(Stored data entries)
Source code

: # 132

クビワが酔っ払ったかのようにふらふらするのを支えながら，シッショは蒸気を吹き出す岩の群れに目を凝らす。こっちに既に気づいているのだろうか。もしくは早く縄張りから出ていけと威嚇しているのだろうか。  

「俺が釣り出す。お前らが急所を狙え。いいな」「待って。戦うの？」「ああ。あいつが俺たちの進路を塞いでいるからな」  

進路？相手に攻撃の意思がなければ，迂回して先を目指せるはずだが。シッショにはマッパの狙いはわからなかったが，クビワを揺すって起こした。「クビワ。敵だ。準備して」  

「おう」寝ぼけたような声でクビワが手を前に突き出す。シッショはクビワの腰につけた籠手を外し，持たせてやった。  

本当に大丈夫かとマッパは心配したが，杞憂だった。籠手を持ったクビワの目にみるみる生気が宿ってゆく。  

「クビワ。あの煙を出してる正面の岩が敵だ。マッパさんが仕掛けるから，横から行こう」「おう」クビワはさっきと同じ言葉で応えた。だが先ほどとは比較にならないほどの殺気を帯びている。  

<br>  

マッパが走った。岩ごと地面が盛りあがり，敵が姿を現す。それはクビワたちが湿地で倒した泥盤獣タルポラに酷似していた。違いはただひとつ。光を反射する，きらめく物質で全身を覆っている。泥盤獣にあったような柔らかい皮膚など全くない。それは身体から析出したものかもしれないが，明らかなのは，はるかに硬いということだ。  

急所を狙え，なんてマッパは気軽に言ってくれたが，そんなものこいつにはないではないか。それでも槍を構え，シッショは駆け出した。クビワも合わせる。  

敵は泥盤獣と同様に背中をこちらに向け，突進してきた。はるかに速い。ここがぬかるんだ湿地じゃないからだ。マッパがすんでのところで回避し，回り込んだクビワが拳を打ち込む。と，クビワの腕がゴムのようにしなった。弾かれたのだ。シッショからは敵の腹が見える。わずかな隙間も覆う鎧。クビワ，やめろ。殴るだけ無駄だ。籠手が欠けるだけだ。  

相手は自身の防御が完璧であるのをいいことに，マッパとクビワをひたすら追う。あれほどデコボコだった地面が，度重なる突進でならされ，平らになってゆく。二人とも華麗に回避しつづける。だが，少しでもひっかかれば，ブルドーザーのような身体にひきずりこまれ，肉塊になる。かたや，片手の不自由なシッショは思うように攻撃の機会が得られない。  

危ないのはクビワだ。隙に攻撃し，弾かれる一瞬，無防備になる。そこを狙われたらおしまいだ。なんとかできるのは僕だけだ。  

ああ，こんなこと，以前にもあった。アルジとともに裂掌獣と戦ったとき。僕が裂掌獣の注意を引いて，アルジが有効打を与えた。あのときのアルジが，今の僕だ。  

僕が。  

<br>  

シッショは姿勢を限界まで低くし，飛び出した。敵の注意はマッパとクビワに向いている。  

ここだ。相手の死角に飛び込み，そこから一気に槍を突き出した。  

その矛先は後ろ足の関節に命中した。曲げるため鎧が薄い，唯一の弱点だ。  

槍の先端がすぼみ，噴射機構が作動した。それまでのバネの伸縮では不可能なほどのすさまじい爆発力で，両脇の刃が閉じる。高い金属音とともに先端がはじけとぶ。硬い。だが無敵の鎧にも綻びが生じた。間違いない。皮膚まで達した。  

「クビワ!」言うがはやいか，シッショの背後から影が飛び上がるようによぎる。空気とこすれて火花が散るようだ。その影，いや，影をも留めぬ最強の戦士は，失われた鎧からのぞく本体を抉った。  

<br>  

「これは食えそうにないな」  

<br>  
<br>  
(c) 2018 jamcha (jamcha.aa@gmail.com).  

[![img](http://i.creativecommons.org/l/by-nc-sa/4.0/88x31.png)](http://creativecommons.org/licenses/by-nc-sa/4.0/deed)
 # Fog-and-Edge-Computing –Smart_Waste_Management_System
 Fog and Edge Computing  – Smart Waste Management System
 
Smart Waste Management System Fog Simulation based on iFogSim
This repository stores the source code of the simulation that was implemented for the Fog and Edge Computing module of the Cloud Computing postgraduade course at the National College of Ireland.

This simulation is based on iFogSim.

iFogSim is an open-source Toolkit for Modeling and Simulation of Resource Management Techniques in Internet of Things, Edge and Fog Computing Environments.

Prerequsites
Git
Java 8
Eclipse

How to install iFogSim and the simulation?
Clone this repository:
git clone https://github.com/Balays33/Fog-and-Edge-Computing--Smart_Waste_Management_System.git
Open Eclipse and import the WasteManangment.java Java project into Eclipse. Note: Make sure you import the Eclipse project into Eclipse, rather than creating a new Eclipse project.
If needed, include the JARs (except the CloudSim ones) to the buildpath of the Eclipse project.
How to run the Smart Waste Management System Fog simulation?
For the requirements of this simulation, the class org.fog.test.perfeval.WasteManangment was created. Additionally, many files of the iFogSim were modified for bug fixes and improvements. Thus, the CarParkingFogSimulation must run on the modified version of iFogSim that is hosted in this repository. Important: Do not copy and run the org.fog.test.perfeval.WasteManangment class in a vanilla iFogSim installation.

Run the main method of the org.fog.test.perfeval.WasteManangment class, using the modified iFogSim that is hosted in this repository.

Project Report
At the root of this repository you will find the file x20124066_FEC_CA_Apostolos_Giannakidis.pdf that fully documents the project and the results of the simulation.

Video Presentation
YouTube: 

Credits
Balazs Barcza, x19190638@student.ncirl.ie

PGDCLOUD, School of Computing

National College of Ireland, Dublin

=== JOB ===
Write out the records as a JSON list of strings, with one string for each line and no strings for blank lines.

=== WRITTEN ANSWER ===
[
  "Source code",
  ": # 132",
  "クビワが酔っ払ったかのようにふらふらするのを支えながら，シッショは蒸気を吹き出す岩の群れに目を凝らす。こっちに既に気づいているのだろうか。もしくは早く縄張りから出ていけと威嚇しているのだろうか。  ",
  "「俺が釣り出す。お前らが急所を狙え。いいな」「待って。戦うの？」「ああ。あいつが俺たちの進路を塞いでいるからな」  ",
  "進路？相手に攻撃の意思がなければ，迂回して先を目指せるはずだが。シッショにはマッパの狙いはわからなかったが，クビワを揺すって起こした。「クビワ。敵だ。準備して」  ",
  "「おう」寝ぼけたような声でクビワが手を前に突き出す。シッショはクビワの腰につけた籠手を外し，持たせてやった。  ",
  "本当に大丈夫かとマッパは心配したが，杞憂だった。籠手を持ったクビワの目にみるみる生気が宿ってゆく。  ",
  "「クビワ。あの煙を出してる正面の岩が敵だ。マッパさんが仕掛けるから，横から行こう」「おう」クビワはさっきと同じ言葉で応えた。だが先ほどとは比較にならないほどの殺気を帯びている。  ",
  "<br>  ",
  "マッパが走った。岩ごと地面が盛りあがり，敵が姿を現す。それはクビワたちが湿地で倒した泥盤獣タルポラに酷似していた。違いはただひとつ。光を反射する，きらめく物質で全身を覆っている。泥盤獣にあったような柔らかい皮膚など全くない。それは身体から析出したものかもしれないが，明らかなのは，はるかに硬いということだ。  ",
  "急所を狙え，なんてマッパは気軽に言ってくれたが，そんなものこいつにはないではないか。それでも槍を構え，シッショは駆け出した。クビワも合わせる。  ",
  "敵は泥盤獣と同様に背中をこちらに向け，突進してきた。はるかに速い。ここがぬかるんだ湿地じゃないからだ。マッパがすんでのところで回避し，回り込んだクビワが拳を打ち込む。と，クビワの腕がゴムのようにしなった。弾かれたのだ。シッショからは敵の腹が見える。わずかな隙間も覆う鎧。クビワ，やめろ。殴るだけ無駄だ。籠手が欠けるだけだ。  ",
  "相手は自身の防御が完璧であるのをいいことに，マッパとクビワをひたすら追う。あれほどデコボコだった地面が，度重なる突進でならされ，平らになってゆく。二人とも華麗に回避しつづける。だが，少しでもひっかかれば，ブルドーザーのような身体にひきずりこまれ，肉塊になる。かたや，片手の不自由なシッショは思うように攻撃の機会が得られない。  ",
  "危ないのはクビワだ。隙に攻撃し，弾かれる一瞬，無防備になる。そこを狙われたらおしまいだ。なんとかできるのは僕だけだ。  ",
  "ああ，こんなこと，以前にもあった。アルジとともに裂掌獣と戦ったとき。僕が裂掌獣の注意を引いて，アルジが有効打を与えた。あのときのアルジが，今の僕だ。  ",
  "僕が。  ",
  "<br>  ",
  "シッショは姿勢を限界まで低くし，飛び出した。敵の注意はマッパとクビワに向いている。  ",
  "ここだ。相手の死角に飛び込み，そこから一気に槍を突き出した。  ",
  "その矛先は後ろ足の関節に命中した。曲げるため鎧が薄い，唯一の弱点だ。  ",
  "槍の先端がすぼみ，噴射機構が作動した。それまでのバネの伸縮では不可能なほどのすさまじい爆発力で，両脇の刃が閉じる。高い金属音とともに先端がはじけとぶ。硬い。だが無敵の鎧にも綻びが生じた。間違いない。皮膚まで達した。  ",
  "「クビワ!」言うがはやいか，シッショの背後から影が飛び上がるようによぎる。空気とこすれて火花が散るようだ。その影，いや，影をも留めぬ最強の戦士は，失われた鎧からのぞく本体を抉った。  ",
  "<br>  ",
  "「これは食えそうにないな」  ",
  "<br>  ",
  "<br>  ",
  "(c) 2018 jamcha (jamcha.aa@gmail.com).  ",
  "[![img](http://i.creativecommons.org/l/by-nc-sa/4.0/88x31.png)](http://creativecommons.org/licenses/by-nc-sa/4.0/deed)",
  " # Fog-and-Edge-Computing –Smart_Waste_Management_System",
  " Fog and Edge Computing  – Smart Waste Management System",
  "Smart Waste Management System Fog Simulation based on iFogSim",
  "This repository stores the source code of the simulation that was implemented for the Fog and Edge Computing module of the Cloud Computing postgraduade course at the National College of Ireland.",
  "This simulation is based on iFogSim.",
  "iFogSim is an open-source Toolkit for Modeling and Simulation of Resource Management Techniques in Internet of Things, Edge and Fog Computing Environments.",
  "Prerequsites",
  "Git",
  "Java 8",
  "Eclipse",
  "How to install iFogSim and the simulation?",
  "Clone this repository:",
  "git clone https://github.com/Balays33/Fog-and-Edge-Computing--Smart_Waste_Management_System.git",
  "Open Eclipse and import the WasteManangment.java Java project into Eclipse. Note: Make sure you import the Eclipse project into Eclipse, rather than creating a new Eclipse project.",
  "If needed, include the JARs (except the CloudSim ones) to the buildpath of the Eclipse project.",
  "How to run the Smart Waste Management System Fog simulation?",
  "For the requirements of this simulation, the class org.fog.test.perfeval.WasteManangment was created. Additionally, many files of the iFogSim were modified for bug fixes and improvements. Thus, the CarParkingFogSimulation must run on the modified version of iFogSim that is hosted in this repository. Important: Do not copy and run the org.fog.test.perfeval.WasteManangment class in a vanilla iFogSim installation.",
  "Run the main method of the org.fog.test.perfeval.WasteManangment class, using the modified iFogSim that is hosted in this repository.",
  "Project Report",
  "At the root of this repository you will find the file x20124066_FEC_CA_Apostolos_Giannakidis.pdf that fully documents the project and the results of the simulation.",
  "Video Presentation",
  "YouTube: ",
  "Credits",
  "Balazs Barcza, x19190638@student.ncirl.ie",
  "PGDCLOUD, School of Computing",
  "National College of Ireland, Dublin"
]